Assigning industry labels to companies is a manual, costly, slow and error prone process conducted by data providers. In order to solve this problem we developed a fully automated machine learning based industry classification that assigns WZ-2008 labels to companies in no time. Our classifier solely relies on the company purposes, which we extracted from the German company register. The classifier is composed of a natural language processing step and a bag-of-words based elastic-net classifier. This classifier enables us to predict the industry of a company in real-time, rises our data coverage by 30 %, and lowers the costs of the data acquisition to a fraction compared to conventional methods.

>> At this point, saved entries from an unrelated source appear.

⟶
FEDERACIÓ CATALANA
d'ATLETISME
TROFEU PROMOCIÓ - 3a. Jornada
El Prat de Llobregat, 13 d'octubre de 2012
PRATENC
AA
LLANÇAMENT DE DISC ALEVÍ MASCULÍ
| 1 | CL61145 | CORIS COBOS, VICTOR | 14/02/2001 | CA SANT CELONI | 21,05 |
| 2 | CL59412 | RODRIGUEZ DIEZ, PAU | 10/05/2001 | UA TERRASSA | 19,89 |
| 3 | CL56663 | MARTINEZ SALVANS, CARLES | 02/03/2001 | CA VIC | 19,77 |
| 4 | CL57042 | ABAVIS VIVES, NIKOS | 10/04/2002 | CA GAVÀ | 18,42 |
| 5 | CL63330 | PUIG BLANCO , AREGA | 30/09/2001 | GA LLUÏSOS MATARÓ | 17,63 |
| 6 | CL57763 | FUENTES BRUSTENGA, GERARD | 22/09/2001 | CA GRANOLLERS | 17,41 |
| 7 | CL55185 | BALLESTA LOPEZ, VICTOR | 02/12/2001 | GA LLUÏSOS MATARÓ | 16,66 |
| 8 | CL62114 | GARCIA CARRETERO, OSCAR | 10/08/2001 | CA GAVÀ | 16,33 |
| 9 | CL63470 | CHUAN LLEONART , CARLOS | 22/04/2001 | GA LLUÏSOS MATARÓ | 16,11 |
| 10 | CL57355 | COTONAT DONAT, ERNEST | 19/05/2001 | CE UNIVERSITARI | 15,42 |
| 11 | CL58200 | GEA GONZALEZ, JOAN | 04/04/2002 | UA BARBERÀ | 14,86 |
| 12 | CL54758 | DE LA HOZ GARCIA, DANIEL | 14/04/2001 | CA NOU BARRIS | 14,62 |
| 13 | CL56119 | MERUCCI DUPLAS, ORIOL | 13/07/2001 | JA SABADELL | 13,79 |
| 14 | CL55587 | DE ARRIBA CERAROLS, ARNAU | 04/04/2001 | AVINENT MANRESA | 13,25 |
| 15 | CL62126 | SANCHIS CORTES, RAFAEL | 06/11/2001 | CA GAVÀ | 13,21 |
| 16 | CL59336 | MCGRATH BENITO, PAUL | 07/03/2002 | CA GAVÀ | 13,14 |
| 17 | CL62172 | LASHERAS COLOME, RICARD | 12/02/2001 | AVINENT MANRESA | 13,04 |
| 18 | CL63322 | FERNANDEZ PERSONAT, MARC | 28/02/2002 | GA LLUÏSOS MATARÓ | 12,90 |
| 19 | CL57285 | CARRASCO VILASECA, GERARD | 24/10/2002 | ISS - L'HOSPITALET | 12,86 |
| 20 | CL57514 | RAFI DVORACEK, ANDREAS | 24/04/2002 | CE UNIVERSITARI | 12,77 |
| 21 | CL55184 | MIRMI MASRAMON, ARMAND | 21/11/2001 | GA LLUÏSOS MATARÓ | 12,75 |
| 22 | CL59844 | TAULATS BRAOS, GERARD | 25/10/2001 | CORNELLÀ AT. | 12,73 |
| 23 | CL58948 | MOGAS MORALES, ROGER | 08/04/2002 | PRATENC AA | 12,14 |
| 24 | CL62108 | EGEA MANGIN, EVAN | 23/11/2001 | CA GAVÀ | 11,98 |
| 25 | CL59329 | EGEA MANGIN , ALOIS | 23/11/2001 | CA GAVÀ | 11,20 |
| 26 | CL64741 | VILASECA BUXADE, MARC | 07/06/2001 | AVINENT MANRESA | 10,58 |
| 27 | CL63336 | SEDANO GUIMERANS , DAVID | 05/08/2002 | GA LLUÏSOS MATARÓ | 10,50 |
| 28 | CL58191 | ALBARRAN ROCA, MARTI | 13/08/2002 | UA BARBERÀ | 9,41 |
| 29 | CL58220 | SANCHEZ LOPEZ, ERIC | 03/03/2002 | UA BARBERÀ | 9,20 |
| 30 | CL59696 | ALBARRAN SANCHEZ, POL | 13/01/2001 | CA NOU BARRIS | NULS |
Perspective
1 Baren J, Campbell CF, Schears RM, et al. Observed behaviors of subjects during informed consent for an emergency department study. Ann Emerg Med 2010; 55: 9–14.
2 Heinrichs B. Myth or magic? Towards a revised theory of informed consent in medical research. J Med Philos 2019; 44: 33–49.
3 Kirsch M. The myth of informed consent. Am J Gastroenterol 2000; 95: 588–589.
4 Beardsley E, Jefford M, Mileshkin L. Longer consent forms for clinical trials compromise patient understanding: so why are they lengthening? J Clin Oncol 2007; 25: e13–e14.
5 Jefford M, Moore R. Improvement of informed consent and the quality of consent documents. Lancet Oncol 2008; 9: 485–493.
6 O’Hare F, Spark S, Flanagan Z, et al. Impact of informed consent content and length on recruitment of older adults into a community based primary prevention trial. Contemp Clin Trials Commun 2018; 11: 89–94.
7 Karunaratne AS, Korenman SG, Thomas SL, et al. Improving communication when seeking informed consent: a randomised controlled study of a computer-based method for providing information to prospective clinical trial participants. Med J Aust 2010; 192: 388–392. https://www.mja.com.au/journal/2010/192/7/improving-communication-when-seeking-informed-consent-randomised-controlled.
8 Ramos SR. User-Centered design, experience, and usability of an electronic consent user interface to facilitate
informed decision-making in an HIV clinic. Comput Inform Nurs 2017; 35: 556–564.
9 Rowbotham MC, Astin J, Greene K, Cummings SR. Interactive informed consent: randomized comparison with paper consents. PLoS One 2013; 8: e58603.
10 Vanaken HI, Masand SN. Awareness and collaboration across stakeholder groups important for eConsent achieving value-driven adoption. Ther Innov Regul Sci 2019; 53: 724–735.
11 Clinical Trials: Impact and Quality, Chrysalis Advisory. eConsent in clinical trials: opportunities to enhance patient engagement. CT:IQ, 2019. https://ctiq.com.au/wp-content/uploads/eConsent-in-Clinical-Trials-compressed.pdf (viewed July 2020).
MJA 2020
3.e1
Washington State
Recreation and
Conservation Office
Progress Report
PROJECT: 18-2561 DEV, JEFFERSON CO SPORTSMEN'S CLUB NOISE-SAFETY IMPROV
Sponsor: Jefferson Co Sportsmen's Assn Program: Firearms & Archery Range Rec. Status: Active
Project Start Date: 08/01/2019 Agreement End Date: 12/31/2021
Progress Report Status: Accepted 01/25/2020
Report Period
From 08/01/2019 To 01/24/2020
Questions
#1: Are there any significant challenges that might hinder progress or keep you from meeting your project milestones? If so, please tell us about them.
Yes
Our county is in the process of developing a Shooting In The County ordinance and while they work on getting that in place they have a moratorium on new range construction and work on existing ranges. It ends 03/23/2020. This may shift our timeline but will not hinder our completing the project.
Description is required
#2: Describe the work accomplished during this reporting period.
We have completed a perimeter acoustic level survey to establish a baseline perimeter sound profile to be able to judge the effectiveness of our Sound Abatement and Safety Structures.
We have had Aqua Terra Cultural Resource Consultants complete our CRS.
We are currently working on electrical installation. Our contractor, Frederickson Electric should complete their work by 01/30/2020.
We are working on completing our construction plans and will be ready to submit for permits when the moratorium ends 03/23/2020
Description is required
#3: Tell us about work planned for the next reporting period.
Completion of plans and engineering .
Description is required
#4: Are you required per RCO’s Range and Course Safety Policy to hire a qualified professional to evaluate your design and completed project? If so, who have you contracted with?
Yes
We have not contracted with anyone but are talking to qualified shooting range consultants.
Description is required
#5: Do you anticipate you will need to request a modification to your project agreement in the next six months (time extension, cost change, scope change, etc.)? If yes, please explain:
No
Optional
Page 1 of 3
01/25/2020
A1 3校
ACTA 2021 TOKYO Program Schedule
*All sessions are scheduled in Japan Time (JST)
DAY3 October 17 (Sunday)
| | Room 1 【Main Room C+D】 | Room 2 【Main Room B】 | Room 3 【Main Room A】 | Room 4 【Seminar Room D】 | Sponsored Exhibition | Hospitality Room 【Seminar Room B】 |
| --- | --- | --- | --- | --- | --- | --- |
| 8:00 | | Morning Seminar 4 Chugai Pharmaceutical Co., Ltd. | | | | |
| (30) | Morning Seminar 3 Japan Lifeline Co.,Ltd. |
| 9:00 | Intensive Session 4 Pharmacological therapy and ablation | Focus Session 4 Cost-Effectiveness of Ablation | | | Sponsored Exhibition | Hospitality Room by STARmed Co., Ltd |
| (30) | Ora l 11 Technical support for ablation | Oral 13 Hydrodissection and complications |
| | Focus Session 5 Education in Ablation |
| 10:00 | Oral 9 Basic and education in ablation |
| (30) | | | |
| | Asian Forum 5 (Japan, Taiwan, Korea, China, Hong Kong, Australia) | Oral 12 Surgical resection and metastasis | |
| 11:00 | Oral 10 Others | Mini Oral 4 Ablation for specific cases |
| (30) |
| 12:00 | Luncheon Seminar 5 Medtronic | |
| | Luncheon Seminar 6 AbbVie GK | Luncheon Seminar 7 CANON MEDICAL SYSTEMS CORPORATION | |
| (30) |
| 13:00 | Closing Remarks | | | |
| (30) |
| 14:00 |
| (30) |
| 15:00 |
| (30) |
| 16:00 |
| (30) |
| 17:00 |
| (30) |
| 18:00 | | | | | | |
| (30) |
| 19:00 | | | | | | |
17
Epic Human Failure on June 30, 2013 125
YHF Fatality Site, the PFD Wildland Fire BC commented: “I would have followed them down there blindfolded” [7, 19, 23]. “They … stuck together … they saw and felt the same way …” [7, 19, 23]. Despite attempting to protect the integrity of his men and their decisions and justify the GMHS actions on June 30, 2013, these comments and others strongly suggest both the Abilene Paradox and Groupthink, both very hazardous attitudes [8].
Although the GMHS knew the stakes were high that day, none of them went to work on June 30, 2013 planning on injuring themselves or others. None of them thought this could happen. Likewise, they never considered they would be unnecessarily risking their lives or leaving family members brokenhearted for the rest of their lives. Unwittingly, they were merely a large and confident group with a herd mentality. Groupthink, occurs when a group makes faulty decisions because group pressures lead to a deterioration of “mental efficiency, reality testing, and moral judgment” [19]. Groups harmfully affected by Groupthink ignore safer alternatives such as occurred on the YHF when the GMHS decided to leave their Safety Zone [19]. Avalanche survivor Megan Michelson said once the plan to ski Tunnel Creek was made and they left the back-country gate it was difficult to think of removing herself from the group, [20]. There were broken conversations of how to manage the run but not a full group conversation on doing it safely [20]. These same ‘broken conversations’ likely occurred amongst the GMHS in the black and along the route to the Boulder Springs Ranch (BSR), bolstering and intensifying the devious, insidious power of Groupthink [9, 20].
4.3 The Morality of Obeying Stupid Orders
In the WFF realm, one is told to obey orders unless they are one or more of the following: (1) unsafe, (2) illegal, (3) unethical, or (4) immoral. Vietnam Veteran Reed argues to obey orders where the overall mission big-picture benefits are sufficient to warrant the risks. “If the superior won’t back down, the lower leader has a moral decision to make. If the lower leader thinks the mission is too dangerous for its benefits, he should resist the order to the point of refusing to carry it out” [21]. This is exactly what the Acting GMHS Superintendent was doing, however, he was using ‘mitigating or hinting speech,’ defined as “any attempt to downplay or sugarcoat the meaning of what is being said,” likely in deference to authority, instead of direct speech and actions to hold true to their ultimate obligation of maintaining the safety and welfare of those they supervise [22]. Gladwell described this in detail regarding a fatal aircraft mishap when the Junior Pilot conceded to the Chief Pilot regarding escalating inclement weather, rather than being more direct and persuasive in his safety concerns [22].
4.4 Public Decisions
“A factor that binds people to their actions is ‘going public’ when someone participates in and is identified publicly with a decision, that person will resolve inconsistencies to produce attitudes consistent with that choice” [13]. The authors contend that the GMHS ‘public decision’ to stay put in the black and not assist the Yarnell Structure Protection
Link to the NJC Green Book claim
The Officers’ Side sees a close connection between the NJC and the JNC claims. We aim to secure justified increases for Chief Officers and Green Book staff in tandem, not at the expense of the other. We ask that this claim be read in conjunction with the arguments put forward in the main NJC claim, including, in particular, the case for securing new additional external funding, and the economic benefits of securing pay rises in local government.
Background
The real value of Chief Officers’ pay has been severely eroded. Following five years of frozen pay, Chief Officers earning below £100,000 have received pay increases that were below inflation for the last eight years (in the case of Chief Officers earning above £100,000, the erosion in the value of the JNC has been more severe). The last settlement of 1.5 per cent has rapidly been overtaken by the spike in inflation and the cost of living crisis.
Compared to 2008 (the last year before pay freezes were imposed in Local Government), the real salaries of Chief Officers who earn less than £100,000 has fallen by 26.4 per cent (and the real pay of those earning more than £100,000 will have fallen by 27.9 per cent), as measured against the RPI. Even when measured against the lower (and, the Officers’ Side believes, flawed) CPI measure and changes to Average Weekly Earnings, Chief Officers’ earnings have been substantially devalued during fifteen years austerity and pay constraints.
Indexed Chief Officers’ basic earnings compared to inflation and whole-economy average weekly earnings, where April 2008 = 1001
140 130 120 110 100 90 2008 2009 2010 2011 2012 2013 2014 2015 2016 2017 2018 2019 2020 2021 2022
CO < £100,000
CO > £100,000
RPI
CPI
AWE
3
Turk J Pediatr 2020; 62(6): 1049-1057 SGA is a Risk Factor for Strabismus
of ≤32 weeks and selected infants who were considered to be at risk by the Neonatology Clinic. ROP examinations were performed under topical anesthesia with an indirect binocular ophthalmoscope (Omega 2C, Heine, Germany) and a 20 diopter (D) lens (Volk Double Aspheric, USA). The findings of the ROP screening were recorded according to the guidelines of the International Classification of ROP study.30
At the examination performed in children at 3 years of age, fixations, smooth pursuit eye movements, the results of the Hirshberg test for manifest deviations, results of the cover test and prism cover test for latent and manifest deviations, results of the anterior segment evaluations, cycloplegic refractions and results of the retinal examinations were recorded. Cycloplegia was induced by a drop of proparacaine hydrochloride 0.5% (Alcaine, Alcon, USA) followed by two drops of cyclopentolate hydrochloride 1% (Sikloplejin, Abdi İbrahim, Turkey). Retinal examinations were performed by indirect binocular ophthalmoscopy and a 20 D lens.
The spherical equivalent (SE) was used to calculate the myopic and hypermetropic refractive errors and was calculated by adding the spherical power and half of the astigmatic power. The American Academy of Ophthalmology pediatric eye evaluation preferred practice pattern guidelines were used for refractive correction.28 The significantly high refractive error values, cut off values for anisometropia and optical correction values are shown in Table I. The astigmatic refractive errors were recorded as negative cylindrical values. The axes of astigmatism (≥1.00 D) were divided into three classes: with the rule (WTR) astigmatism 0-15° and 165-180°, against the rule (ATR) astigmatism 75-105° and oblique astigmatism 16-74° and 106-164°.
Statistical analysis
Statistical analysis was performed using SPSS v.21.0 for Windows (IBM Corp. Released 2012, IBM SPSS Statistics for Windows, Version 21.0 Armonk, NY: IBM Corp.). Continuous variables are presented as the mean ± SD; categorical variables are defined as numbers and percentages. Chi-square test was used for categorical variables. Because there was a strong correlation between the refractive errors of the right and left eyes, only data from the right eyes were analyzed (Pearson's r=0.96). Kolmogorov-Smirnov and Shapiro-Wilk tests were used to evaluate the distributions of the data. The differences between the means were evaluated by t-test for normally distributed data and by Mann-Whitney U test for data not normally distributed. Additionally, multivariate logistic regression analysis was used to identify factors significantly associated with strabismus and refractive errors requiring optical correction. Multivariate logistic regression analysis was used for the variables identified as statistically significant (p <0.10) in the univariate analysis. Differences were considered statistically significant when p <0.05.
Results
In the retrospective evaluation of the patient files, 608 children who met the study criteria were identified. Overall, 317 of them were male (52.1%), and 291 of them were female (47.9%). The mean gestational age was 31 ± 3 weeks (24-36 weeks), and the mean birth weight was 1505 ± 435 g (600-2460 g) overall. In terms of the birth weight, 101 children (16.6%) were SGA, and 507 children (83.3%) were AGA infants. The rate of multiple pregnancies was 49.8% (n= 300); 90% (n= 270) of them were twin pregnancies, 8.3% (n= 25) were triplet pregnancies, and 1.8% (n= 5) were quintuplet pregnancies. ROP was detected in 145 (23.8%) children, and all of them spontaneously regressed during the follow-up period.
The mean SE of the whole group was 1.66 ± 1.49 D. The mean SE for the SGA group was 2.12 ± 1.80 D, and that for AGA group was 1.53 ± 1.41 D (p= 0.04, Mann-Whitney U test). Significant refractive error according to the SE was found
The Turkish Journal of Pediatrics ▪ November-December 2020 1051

The state-of-the-art for enriching and enhancing data is to hire click-workers and let them extract information from unstructured data sources. This manual labeling process is slow, costly and error prone due to low experience and skill-level of click-workers. At Implisense we developed a natural language processing driven machine learning model in order to leverage those shortcomings and enhance the quality of our datapoints. This automated system lets us classify newly founded companies in no-time and at zero marginal costs.
We have been working on a machine-learning based industry-classifier specifically designed for small companies and startups. Our classifier’s main ingredient is the company purpose, which every company is legally obliged to submit to the German company register (see example).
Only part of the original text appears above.